La economía española acelera así su desplazamiento en la carrera hacia el desarrollo, avanzando hacia posiciones en las cuales disminuye la exigencia física de energía y materiales internos –porque se toman de otros territorios– concentrándose en las actividades de elaboración de manufacturas, comercialización y turismo como forma de equilibrar en lo monetario el desfase y la dependencia existente en términos físicos. El comercio internacional aparece entonces como un mecanismo que permite consolidar esa economía de la adquisición, recurriendo a la captación en terceros países, y a precios de saldo, de recursos naturales con que alimentar nuestra maquinaria económica. La conjunción de ambos factores explicaría, además, otro resultado notable: nuestro país es el protagonista del mayor crecimiento en la utilización de recursos naturales en comparación con las principales economías industriales.

Pero no hay que olvidar que el déficit físico anterior y su insostenibilidad ambiental posee también una traducción en términos de déficit territorial a través de la huella ecológica, esto es, el espacio que cada habitante de nuestro país ocupa para satisfacer su modo de producción y consumo y absorber sus residuos en forma de dióxido de carbono. La economía española ocupaba en 2000 por estos motivos 5 hectáreas/hab y, dado que la tierra ecológicamente productiva per cápita ascendía a 1,4 ha/hab, esto quiere decir que estamos incurriendo en un déficit ecológico equivalente a casi cuatro veces nuestra propia superficie productiva. Evidentemente, esta superficie, se está ocupando, tanto en países de nuestro entorno de los que importamos bienes, como de regiones enteras del Tercer Mundo que nos abastecen de combustibles fósiles, minerales, alimento para el ganado o madera.

Ahora bien, no sólo el comercio internacional ha servido como acicate para consolidar la economía de la adquisición.
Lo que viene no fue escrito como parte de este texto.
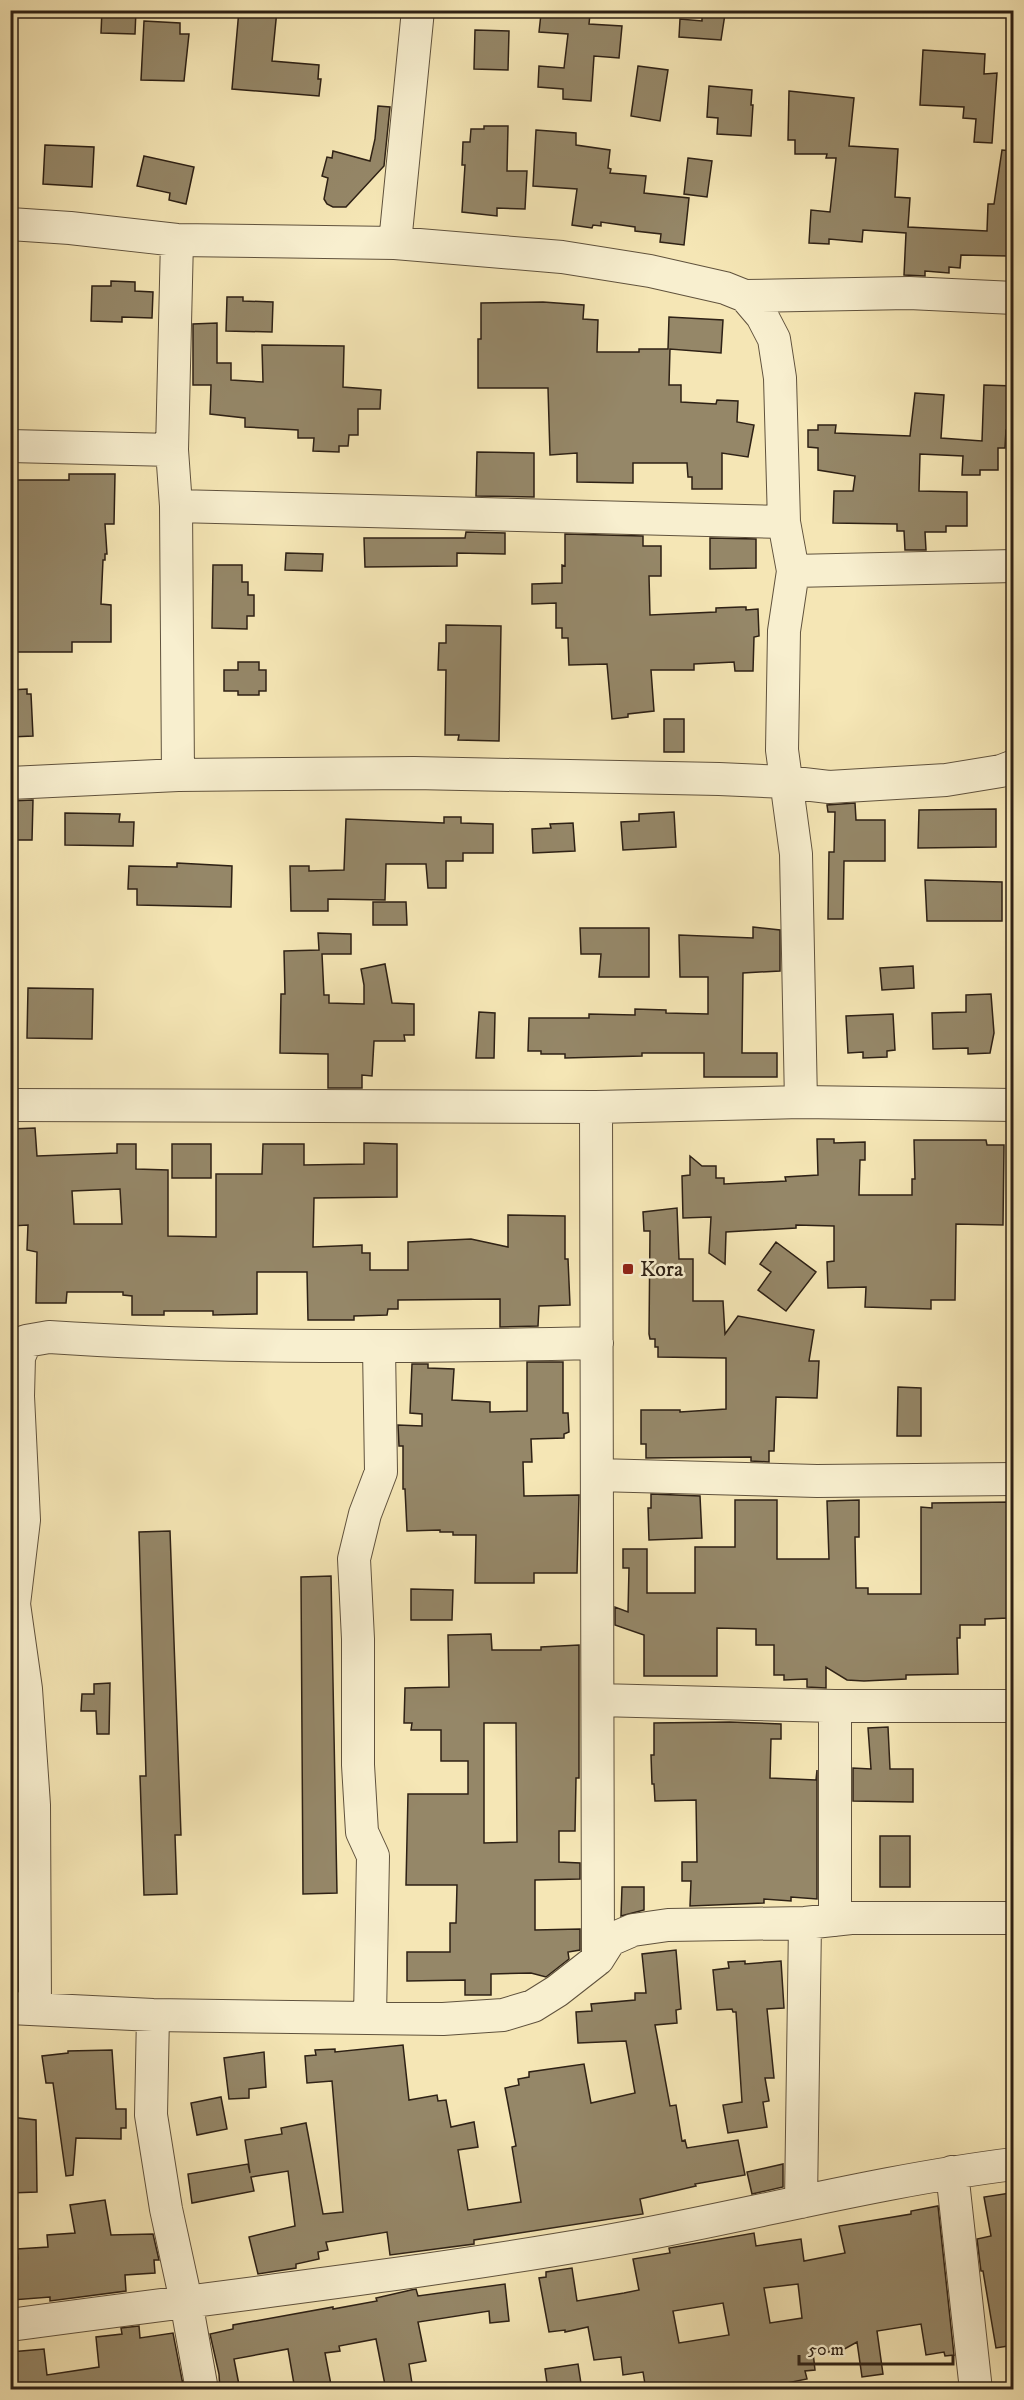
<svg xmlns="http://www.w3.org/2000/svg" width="1024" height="2400" viewBox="0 0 1024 2400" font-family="'IM FELL DW Pica',serif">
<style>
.building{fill:#958768;stroke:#2e2115;stroke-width:1.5;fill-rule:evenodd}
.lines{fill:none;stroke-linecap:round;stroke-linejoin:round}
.minor-casing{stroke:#60523d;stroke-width:34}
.minor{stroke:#f8efcf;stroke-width:32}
.poi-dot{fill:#8f2418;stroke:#f8efcf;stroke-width:2}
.labels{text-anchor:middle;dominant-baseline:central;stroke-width:5;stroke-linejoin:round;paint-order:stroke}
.poi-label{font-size:22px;fill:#2e2115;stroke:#f8efcf;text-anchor:start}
</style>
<rect width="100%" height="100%" fill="#f5e6b5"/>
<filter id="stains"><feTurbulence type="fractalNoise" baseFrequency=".00333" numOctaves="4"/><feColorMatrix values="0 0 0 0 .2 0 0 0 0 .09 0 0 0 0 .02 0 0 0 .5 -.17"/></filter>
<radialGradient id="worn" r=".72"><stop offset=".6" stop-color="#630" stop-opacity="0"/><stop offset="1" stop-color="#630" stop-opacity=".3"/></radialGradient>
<path class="building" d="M102,10H136L135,34L101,33Z
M239,10H277L272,61L319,65L318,79H321L319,96L232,89Z
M702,12L725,14L721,40L679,37L680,19L702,21Z
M571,13L590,14L589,24L622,26L619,58L594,56L591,101L563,99V89L538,87L539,66L564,68L568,34L539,32L541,14L571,15Z
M144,21L180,23V34H189L184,81L141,80Z
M475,30L509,31L508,70L474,69Z
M923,50L985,54L984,74L997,73L992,143L974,142L976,119L963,118L964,107L920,105Z
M638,66L668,70L660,121L631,116Z
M709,86L752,90L751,105H753L751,136L717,134L718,118L707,117Z
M789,91L854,98L849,146L898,149L895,197L910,198L908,227L987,231L988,204H994L1002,150L1013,151L1014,195H1011L1010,234H1014V252H1008V256L961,255L960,268L949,267V273L925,271V276L904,275L906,233L863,230L862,242L829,239V244L809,243L811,210L830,212L836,158H826L827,154H795V140H788Z
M378,106L390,107L384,166L346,207H333L327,204L324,199L328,178L322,176L327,157L332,158L333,151L370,161L375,139Z
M484,126H508L507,171H527L525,209L497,208V216L462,212L465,165H462L463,142H470L471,129H484Z
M536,130L576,133V145L610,150L608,168L611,169L610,173L646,176L644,193L689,198L684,245L660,242L661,234L635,231V227L601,222V226L593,225L592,228L572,225L577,189L533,186Z
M45,145L94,147L92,187L43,184Z
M144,156L194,167L186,204L169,200L170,193L137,186Z
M688,158L712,161L707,197L684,194Z
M111,281L135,282V291L153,292L152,318L122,317V322L91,321L92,286H111Z
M227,297H243V301L273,302L272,332L226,331Z
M543,302L584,305L583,319L598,320L597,352H639V349H668L669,317L723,320L721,353L670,349L669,385H681V402L716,404L717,400L738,401L737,422L754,425L748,457L722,453V489H692V477H688L687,463H633V483L577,482V453L550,455L548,388H478V339H481V303Z
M217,323V363H231V380L263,382L262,345L344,346L343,387L381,390L380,409H358V435H349L348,446H339V452L313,451L314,438H298V430L245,427V418L210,414L211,385H193V324Z
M984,385L1014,386V430H1006L1005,448H998V470H980V475H962L963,456L920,454L919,491L967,492V526H946V532H925L926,550H905L904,531H897V524L833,523L834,491H853L855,476L818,470V448L808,447V430H818V425H836L835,433L910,436L915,393L944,395L941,438L982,441Z
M477,452L534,453V497L476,496Z
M69,474H115L114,524H105L107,554H105V560H103L101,604L111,605V642H72V652H10V480H69Z
M466,532L505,533V554L457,553V566L365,567L364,538H465Z
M565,534L643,536V546H661V576H649L650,615L716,612V608L741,607H746V610L758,609L759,636L754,637L753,671H735L734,662L694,664V670H651L654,711L628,714V717L612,719L607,664L569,665L568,638H562V628H556V603L532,604V584L562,583V565L565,566Z
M710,538L756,539V568L710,569Z
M286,553L323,554L322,571L285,570Z
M213,565H242V582H248V595H254V616H247V629L212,628Z
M446,625L501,626L499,741L458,740L459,735H445L446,670H438L439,643H446Z
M238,662H259V670H266V691H259V695H238V691H224V670H238Z
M27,689V694H31L33,736L10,737V690Z
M664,719H684V752H664Z
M33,800L32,840H10V801Z
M855,803L856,820H885V861H844L843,919H828L829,852H834L835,812H828L827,805Z
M996,809V847L918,848L919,810Z
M674,812L676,847L623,850L621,822L639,821V814Z
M65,813L120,814L119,822H134L133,846L65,845Z
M444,817H461V823L493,824V853H463V861H446V888H428L426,864H386L385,900L328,899V911H291L290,866H309V871L344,870L346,819L444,823Z
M573,823L575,851L533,853L532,829L551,828L550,824Z
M177,863L232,866L231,907L137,905V889H128L129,866L177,867Z
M925,880L1002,882V921H927Z
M373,902H406L407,925H373Z
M753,927L780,930V971L743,973L742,1053H777V1077H704V1053H642V1056L565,1058V1054H541V1051H528L529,1018H589V1014L635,1015V1009L666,1010V1013L708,1014V977H680L679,935L753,938Z
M580,928H649V977H599L601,954H581Z
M318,933L351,934V954H322L324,995H329V1003L364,1004V985L361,969L385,964L392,1003L414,1004V1035H404L405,1041H374L372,1076L362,1075V1088H328V1054L280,1053L281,994H285L284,951L319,950Z
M913,966L914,988L882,990L880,968Z
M28,988L93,989L92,1039L27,1038Z
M991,994L994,1033L990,1053L968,1054V1048L933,1049L932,1013L966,1012V995Z
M479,1012L495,1013L494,1058H476Z
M893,1014L895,1050L887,1051V1057L863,1058V1052L848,1053L846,1016Z
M35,1128L37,1156L117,1153V1144H136V1169L168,1170V1236L216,1237V1174H262L263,1144H304V1165L364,1164V1143L397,1144V1197L314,1198L313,1247L362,1245V1253H370V1270H408V1242L471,1239L508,1247V1215L565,1216V1259H568L570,1305L539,1306L538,1326L500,1327V1299L398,1300V1309H388L387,1315L354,1316V1320H308L307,1272H257V1314L213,1315V1311H164V1315H132V1296L123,1295V1292H67L66,1303H36L37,1252L27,1250L28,1225L10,1226V1129ZM120,1189L122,1224H74L72,1191Z
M817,1139H834V1143L865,1142V1160H860L859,1195H912V1179H915L914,1140H986L987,1145H1004L1003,1225L956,1224L955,1300H931V1309L865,1307L866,1287L828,1288L827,1262L834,1261V1226L796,1225V1228L726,1232L725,1264L709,1253L711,1217L683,1218L682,1176L690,1175V1156L702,1166H716V1178H724V1184L786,1181L785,1177L818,1175Z
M172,1144H211V1178H172Z
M677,1208L679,1259H693V1301H723L725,1334L738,1316L814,1330L809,1361H819L817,1398L776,1397L774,1451H769V1462L751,1461V1457L646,1458V1444H641V1410H680V1412L726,1409V1358L658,1357V1347H655V1339H650L649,1334L650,1231H644L643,1212Z
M776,1242L816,1272L786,1311L758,1290L771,1272L760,1264Z
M527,1362H563V1413H568L569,1432L564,1434V1438L531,1439L532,1462H523L524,1496L579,1495L577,1573H534V1583H475L476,1535H453V1532H440V1530L407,1531L405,1489H403V1446H399L398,1425L422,1426V1414L410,1413L412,1364H428V1368L454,1369L452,1400L490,1402V1412L527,1411Z
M898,1387L921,1388V1436H897Z
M651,1494L700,1496L702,1538L649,1540L648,1508H651Z
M735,1500H777V1559H829L827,1501L859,1500V1537H855L856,1588H868V1594H921V1507L932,1508V1503L1014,1502V1576H1008V1618L985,1619V1625H960V1638H957L958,1674L906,1675V1679L864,1681L847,1680L826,1667V1688L807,1687V1679L784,1680V1675H774V1645H756V1629L717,1628V1676H644V1635L615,1625V1607L628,1612L629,1568H623V1549H647V1593H695V1547H735Z
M170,1531L181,1835H175L177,1894L144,1895L140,1776H146L139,1532Z
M331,1576L337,1893L303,1894L301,1577Z
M411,1589L453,1590L452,1620H411Z
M491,1634L492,1650H541V1647L579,1645V1778H576L575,1831H559V1862L580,1863V1879L535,1880V1930L580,1929V1950L568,1952L569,1959L546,1977L531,1973L491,1974V1995H465V1980L407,1981V1952H450V1923H456L457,1885H406L408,1794H468V1761H441V1730H411L412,1723H404L405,1688L449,1687L448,1635ZM484,1723H516L517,1842L484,1843Z
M110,1683L109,1734H97L96,1711H81L82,1694H94V1684Z
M730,1722L781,1724V1739H771L770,1778L816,1780L817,1770V1899L791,1897V1901L764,1899V1903L690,1906L691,1881H682V1862H697L696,1800L655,1801L654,1784H652L651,1755H654V1723Z
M888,1727L890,1769H913V1802L853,1801V1768L871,1769L868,1728Z
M880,1836H910V1887H880Z
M622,1887H644V1910L621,1916Z
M676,1950L681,2009L676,2010L677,2023L655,2025L670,2106L676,2105L682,2141L685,2140L687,2148L738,2140L745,2175L695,2184L696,2186L640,2199L643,2214L474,2240V2244L390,2255L387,2232L326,2242L328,2250L318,2252L319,2259L296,2264V2268L258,2274L249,2237L295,2226L288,2171L251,2177L254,2191L192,2203L188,2174L248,2164L250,2173L245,2140L282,2134L281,2128L306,2123L323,2214L343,2212L332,2081L307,2083L305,2056L316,2055L315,2050L335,2049V2052L403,2045L409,2100L437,2095L438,2101L446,2100L451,2127L474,2122L478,2147L458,2150L468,2210L521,2202L512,2147L516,2146L505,2088L519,2085L518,2079L529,2077V2072L584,2064L591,2103L635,2093L626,2041L578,2043L576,2012L592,2011L591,2004L635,2000V1993H646L642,1954Z
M745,1961V1964L781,1961L784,2008L767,2009L774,2078H765L769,2101L763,2102L767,2127L728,2133L723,2105L742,2102L736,2012H733L732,2009L717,2010L713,1970L729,1968L728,1962Z
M112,2050L116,2109H126V2128H121V2139L76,2138L73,2175L66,2176L53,2083H46L42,2056L68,2053V2051Z
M264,2052L266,2087L249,2089V2098L229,2099L224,2058Z
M221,2097L227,2129L197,2135L191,2103Z
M10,2117L36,2120L37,2192L10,2193Z
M783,2164V2187L752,2194L747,2172Z
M1010,2193L1014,2211V2345L996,2348L983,2271H981L977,2239L991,2236L984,2197Z
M105,2200L111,2235L153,2234L159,2260H154L155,2273L125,2275L126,2291L50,2301V2297L12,2300L10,2259H18L17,2249L48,2247L47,2235L75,2233L70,2205Z
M938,2206L954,2355L945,2356L944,2352L926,2355L921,2324L877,2331L883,2374L862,2377L857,2342L839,2352H813L815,2370L805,2371L807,2379L752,2390H646L643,2372L623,2375L621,2357L594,2360L588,2327L565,2332V2330L549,2332L539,2278L546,2277V2272L572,2268L577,2301L624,2293L639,2290L633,2259L670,2253L669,2248L754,2233L756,2246L801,2239L804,2261L845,2253L839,2226L911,2214V2211ZM798,2284L802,2318L770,2323L764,2288ZM723,2303L729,2335L679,2343L673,2311Z
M505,2284L509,2321L490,2323L489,2311L418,2322L426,2361L409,2364L413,2390H386L376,2339L339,2346L340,2351L325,2353L332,2390H295L288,2349L234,2359L240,2390H220L219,2374L210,2334L233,2329V2325L333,2307V2309L377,2301L376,2298L411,2290L416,2289L418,2296Z
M139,2326L140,2338L173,2333L184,2390H10V2352L44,2349L47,2375L99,2367L96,2337L122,2334L121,2328Z
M578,2364L582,2390H548L545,2369Z"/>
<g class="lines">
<g class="minor-casing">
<path id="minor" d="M10,224L70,228L177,240L395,243L562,257L650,271L725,288L745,296L762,316L774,339L780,378L784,522L793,571L784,631L782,750L796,854L801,1102
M177,240L172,450L176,506L178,775
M395,243L418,10
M745,296L909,293L1014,298
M10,446L172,450
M176,506L784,522
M793,571L1014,566
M10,783L178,775L414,773L719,779L786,782L829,787L946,780L1001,771L1014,766
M10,1105L596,1107L801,1102L1014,1105
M596,1107L598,1959
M597,1475L817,1481L1014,1479
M598,1700L835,1706H1014
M835,1706V1920
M10,2008L153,2015L443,2019L503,2015L533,2006L557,1991L598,1959L610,1940L633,1930L668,1925L805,1923L851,1918H1014
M35,2008L34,1805L26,1689L14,1604L24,1520L18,1396L19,1357L26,1341L49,1337C232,1349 414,1347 597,1343
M153,2015L151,2115L166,2209L186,2301L202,2390
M370,2017L373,1856L362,1832L358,1765V1639L354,1559L365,1514L381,1472L379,1348
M952,2172L976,2390
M801,2202L805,1923
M10,2325C208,2298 406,2276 602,2242C740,2218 875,2181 1014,2164"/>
</g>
<use href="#minor" class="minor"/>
</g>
<rect class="poi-dot" x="622" y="1263" width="12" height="12" rx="3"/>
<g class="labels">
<g class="poi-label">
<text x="640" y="1269">Kora</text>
</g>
</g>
<rect width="1024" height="2400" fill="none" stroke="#f5e6b5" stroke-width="36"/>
<rect x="12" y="12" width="1000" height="2376" fill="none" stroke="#2e2115" stroke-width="3"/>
<rect x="18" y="18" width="988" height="2364" fill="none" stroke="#2e2115" stroke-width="1.5"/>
<path d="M799 2355v9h154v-9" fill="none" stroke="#2e2115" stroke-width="3"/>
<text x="808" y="2355" font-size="18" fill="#2e2115" stroke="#f8efcf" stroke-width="4.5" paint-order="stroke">50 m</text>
<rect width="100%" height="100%" filter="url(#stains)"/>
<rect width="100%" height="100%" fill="url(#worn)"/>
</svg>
También el sistema financiero internacional funciona como palanca importante para consolidar el carácter adquisitivo de la economía española: la compra de patrimonio empresarial de terceros países como Argentina, Chile o Bolivia en sectores muy vinculados a la utilización y comercialización de recursos naturales (producción y distribución de electricidad, gas y agua, e industrias extractivas y refino de petróleo) pone de relieve el importante papel desempeñado en dicha estrategia por empresas nacionales como Iberdrola, Endesa, Aguas de Barcelona, Unión Fenosa, Gas Natural o Repsol.

En definitiva, que en vez de encaminar nuestro modelo energético hacia la renovabilidad, y la gestión de los flujos de materiales hacia la reducción y la reutilización por métodos y técnicas suficientemente conocidas, los requerimientos de recursos naturales de la economía española han crecido y crecen, en todas sus versiones, a tasas superiores a las del resto de los países ricos o industrializados, y se aproximan ya a los niveles más elevados de éstos.

Por tanto, la pérdida de peso de la agricultura, la minería y la industria, unida a la creciente terciarización de nuestra economía, no ha originado en España ninguna desmaterialización de la misma sino que, por el contrario, ha dado lugar a una rematerialización continuada desde hace años. De lo que cabe concluir que la economía española ha mostrado en su desarrollo una eficiencia ecológico-ambiental bastante escasa. Y se comprende que no le falte razón a Antonio Estevan cuando sostiene que “el Estado español lleva camino de convertirse en una auténtica ‘peña ultrasur [anti]ecológica’, y no sólo por su ubicación geográfica” en la Unión Europea.